For this is the journey that really matters, the pilgrim path that is hidden behind the outward patterns of his life, just as the gold or silver to be refined is hidden within the furnace, a transformative miracle too bright for our eyes to gaze on. And it has taken many years, and many tears that were seen only by God, in the darkness of the pit, in the darkness of the prison cell, in the darkness of the nights when memory pierced like a sharpened spear and the stars hung in their places like a myriad unshed tears. He yearned for so much, for that innocent time when he never dreamed of betrayal by his own flesh and blood, for the rain-nourished pastures of Palestine, so different from these Egyptian fields, for the opportunity to watch his little brother grow up. Most of all, he missed his Father, and the special bond of love they shared.

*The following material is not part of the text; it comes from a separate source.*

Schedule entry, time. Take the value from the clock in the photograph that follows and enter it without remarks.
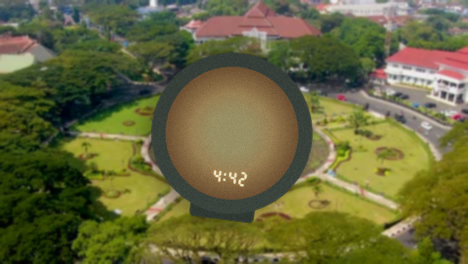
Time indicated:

He had learned to hide his wounded heart very quickly. Slave traders care nothing for the feelings of their merchandise, only that they should refrain from any sulkiness that might lower their price. But inwardly he seethed. How could his brothers do this to him? In his darker moments he would plot fantasies of exquisite revenge, imagining what he could do if they were ever in his power.

And now, beyond the wildest reach of his imagination, it had actually happened. For a moment he felt the choking flame of rage rise up inside him, but there was no fuel left in his heart for it to feed on. He had changed. Through all these years, through the heights and depths of his fortunes, he had set his heart to seek God with fervour and conviction and hold steadily to his charted course despite the injustices and setbacks. And this resolute pursuit of God had shaped and transmuted his heart. How could he hold his resentment against his brothers when God had turned it all to a good beyond his wildest dreams? Yes dreams, those dreams, dreams of greatness and power over all his family. How he had gleefully fed his ego on them so many years ago! Yet now, in this moment when long-past dreams merged into the common day, there was no self-aggregation, only awe that he had lived to inhabit such a Holy Place. And he could look upon his brothers faces without anger and resentment, but marvel instead that his awkward, resolute steps through the long desert years had led him to the place of absolute forgiveness.